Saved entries
"""
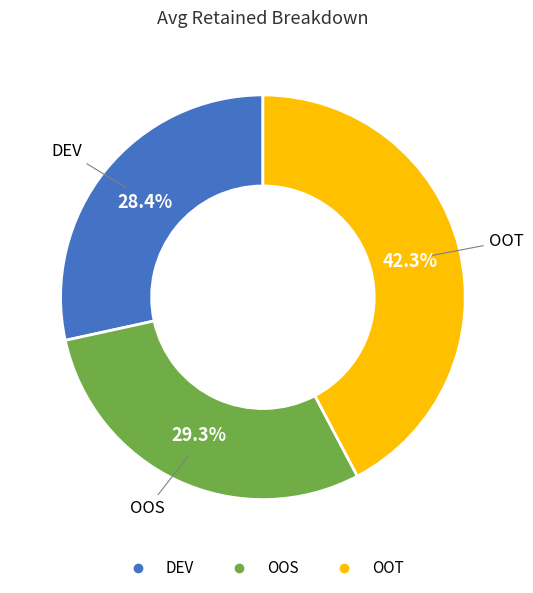

What is the ratio of the value at DEV to the value at OOT?

0.7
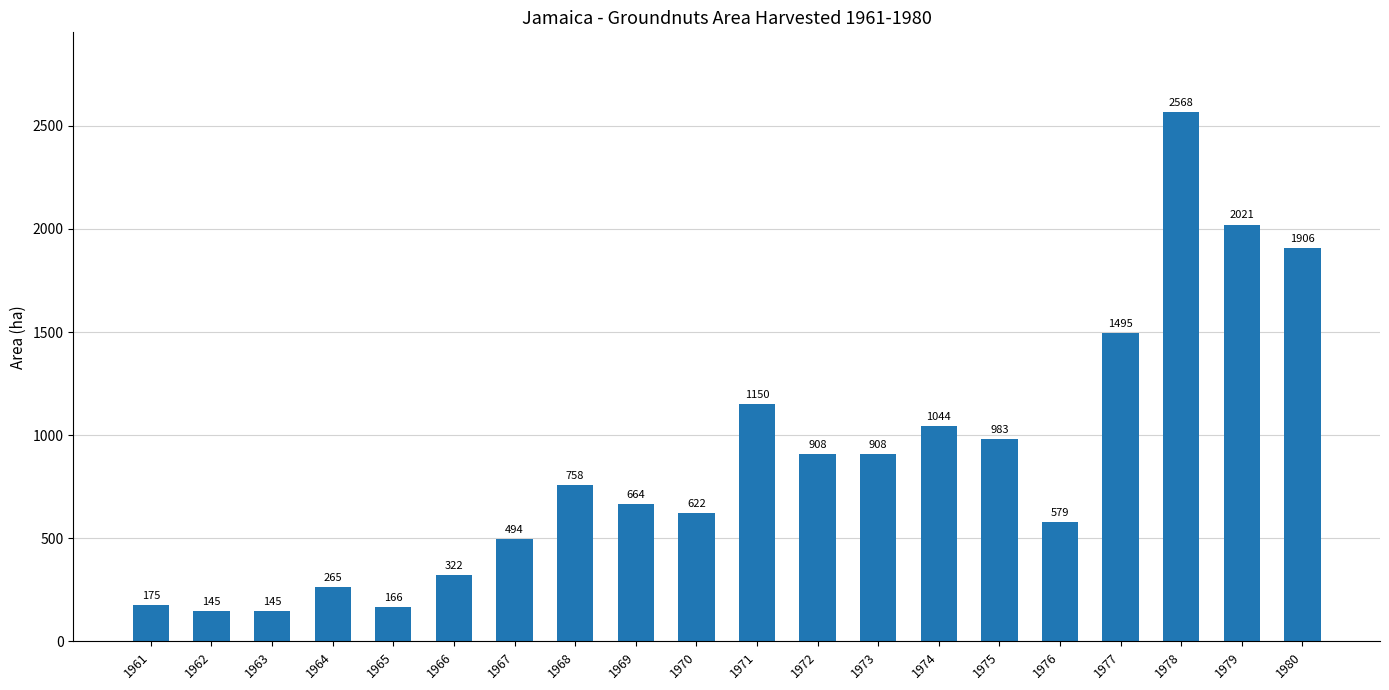

Is it true that the value at 1963 is 145?

True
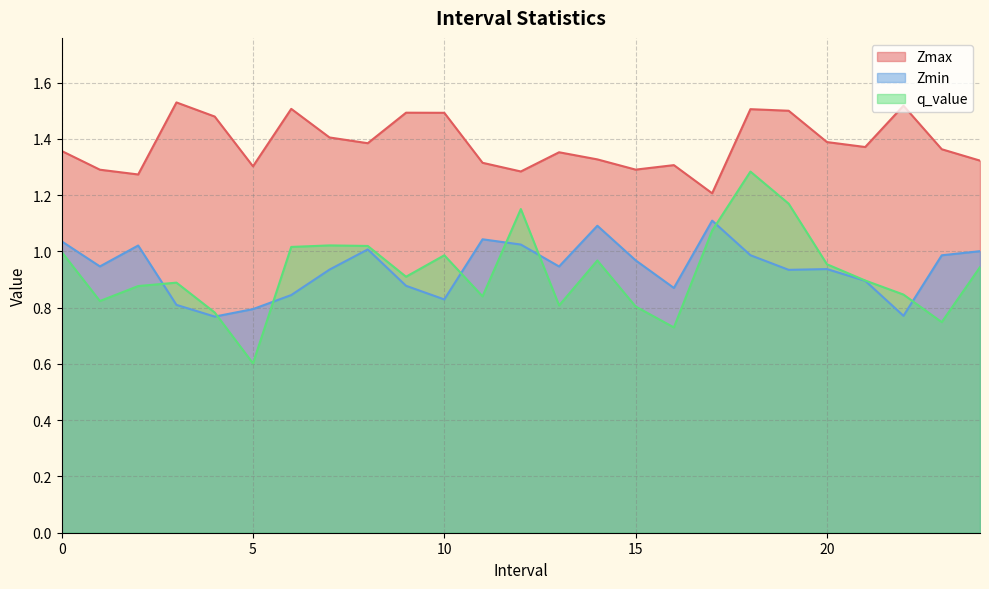

What is the smallest value displayed?

0.6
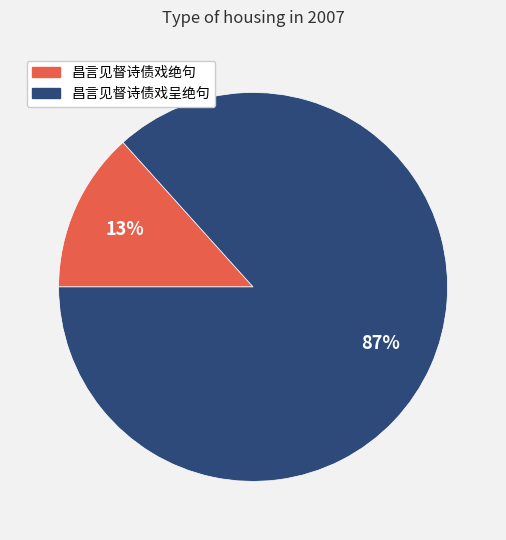

Count the number of slices in the pie.

2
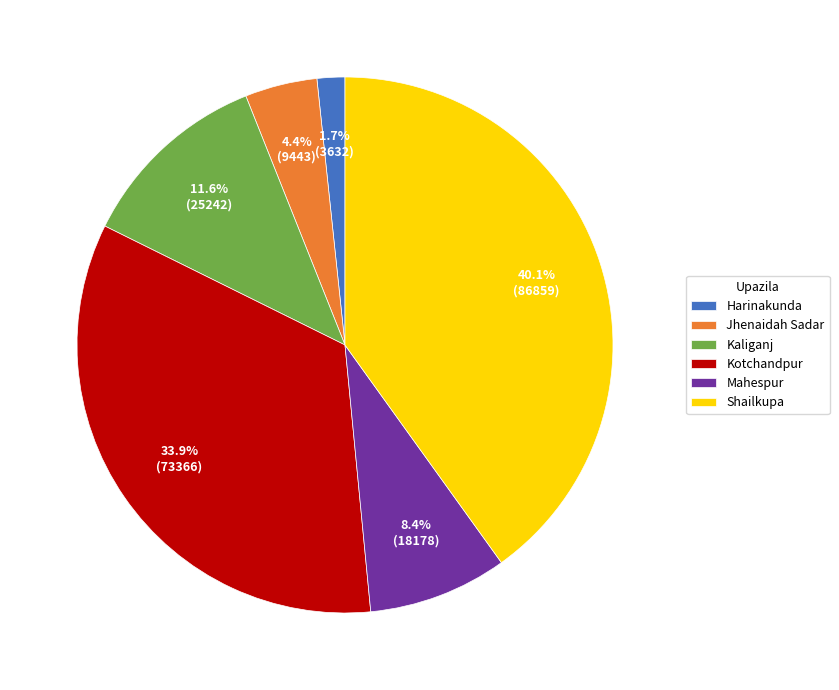

Rank the categories by value from highest to lowest.

Shailkupa, Kotchandpur, Kaliganj, Mahespur, Jhenaidah Sadar, Harinakunda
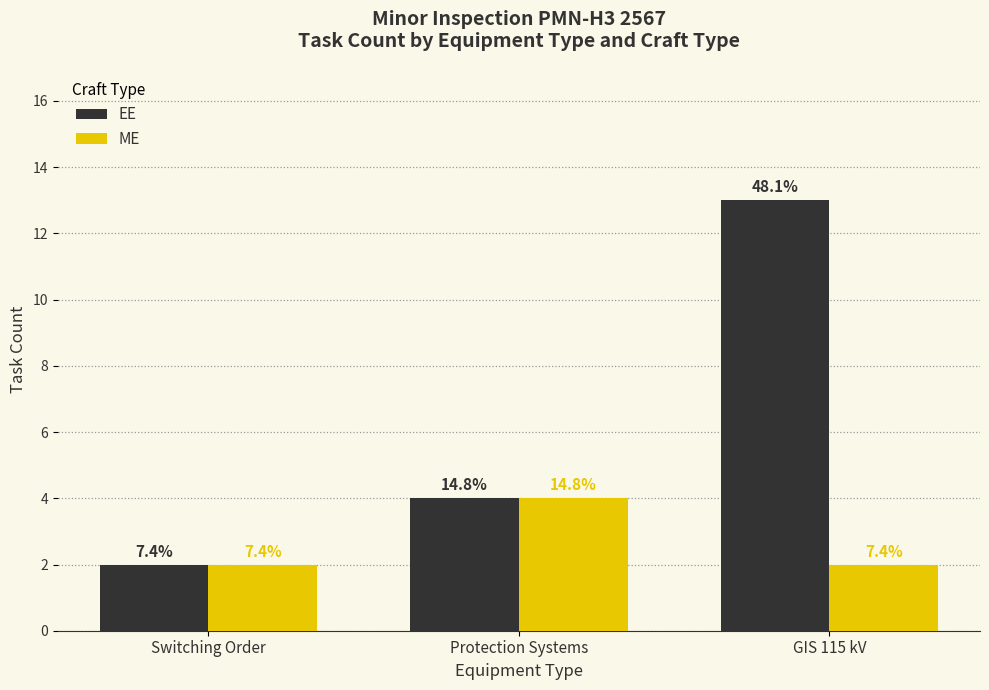

What are all the series names shown in the legend?

EE, ME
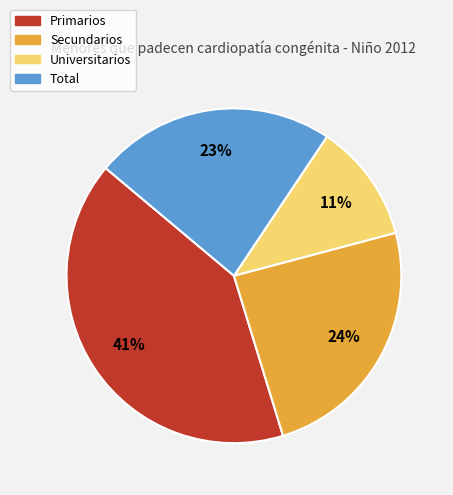

Rank the categories by value from highest to lowest.

Primarios, Secundarios, Total, Universitarios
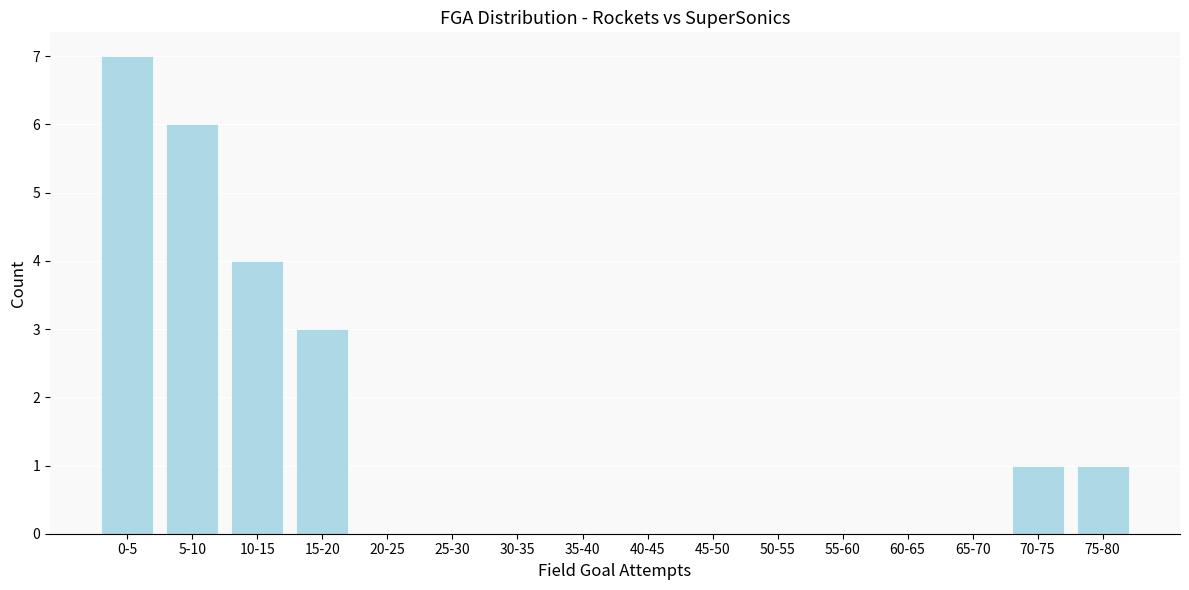

Reading left to right, extract all data points from this chart.

0-5=7	5-10=6	10-15=4	15-20=3	20-25=0	25-30=0	30-35=0	35-40=0	40-45=0	45-50=0	50-55=0	55-60=0	60-65=0	65-70=0	70-75=1	75-80=1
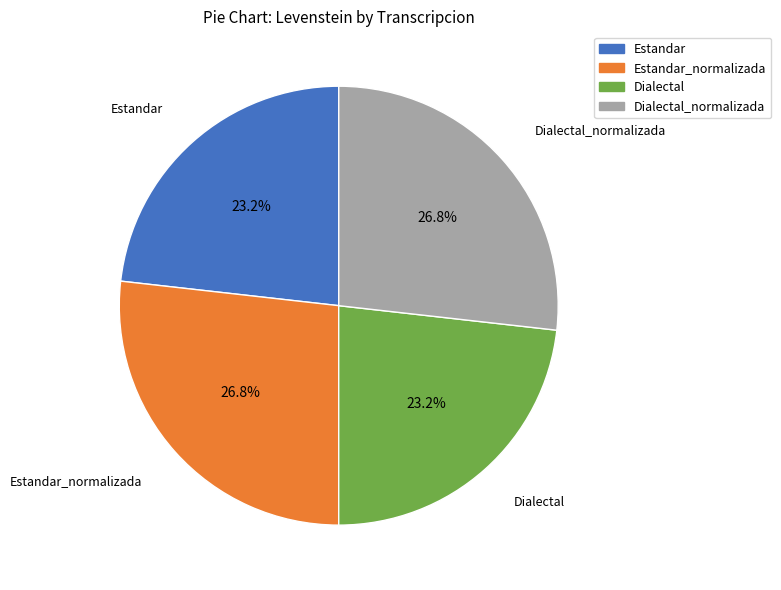

What percentage is the Dialectal_normalizada slice, to the nearest percent?

27%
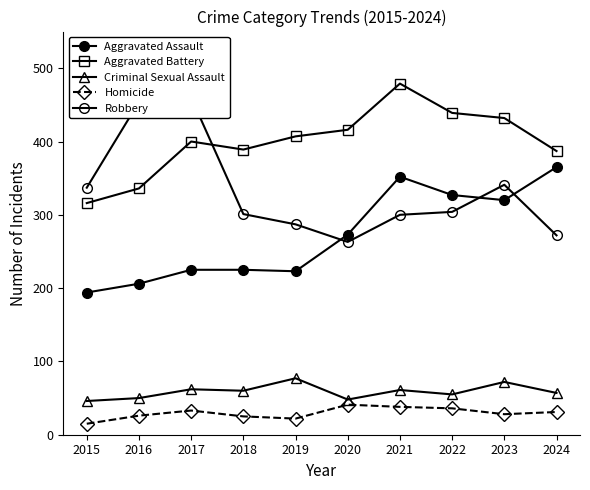

True or false: Homicide and Criminal Sexual Assault cross at least once.

False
"""
#### Task item
Please express the rows above as a Markdown table with the columns n and Line, one text line per table row, numbered from 1. Leave out the blank lines and the pictures.

#### Exercise answer
| n | Line |
|---|---|
| 1 | What is the ratio of the value at DEV to the value at OOT? |
| 2 | 0.7 |
| 3 | Is it true that the value at 1963 is 145? |
| 4 | True |
| 5 | What is the smallest value displayed? |
| 6 | 0.6 |
| 7 | Count the number of slices in the pie. |
| 8 | 2 |
| 9 | Rank the categories by value from highest to lowest. |
| 10 | Shailkupa, Kotchandpur, Kaliganj, Mahespur, Jhenaidah Sadar, Harinakunda |
| 11 | What are all the series names shown in the legend? |
| 12 | EE, ME |
| 13 | Rank the categories by value from highest to lowest. |
| 14 | Primarios, Secundarios, Total, Universitarios |
| 15 | Reading left to right, extract all data points from this chart. |
| 16 | 0-5=7	5-10=6	10-15=4	15-20=3	20-25=0	25-30=0	30-35=0	35-40=0	40-45=0	45-50=0	50-55=0	55-60=0	60-65=0	65-70=0	70-75=1	75-80=1 |
| 17 | What percentage is the Dialectal_normalizada slice, to the nearest percent? |
| 18 | 27% |
| 19 | True or false: Homicide and Criminal Sexual Assault cross at least once. |
| 20 | False |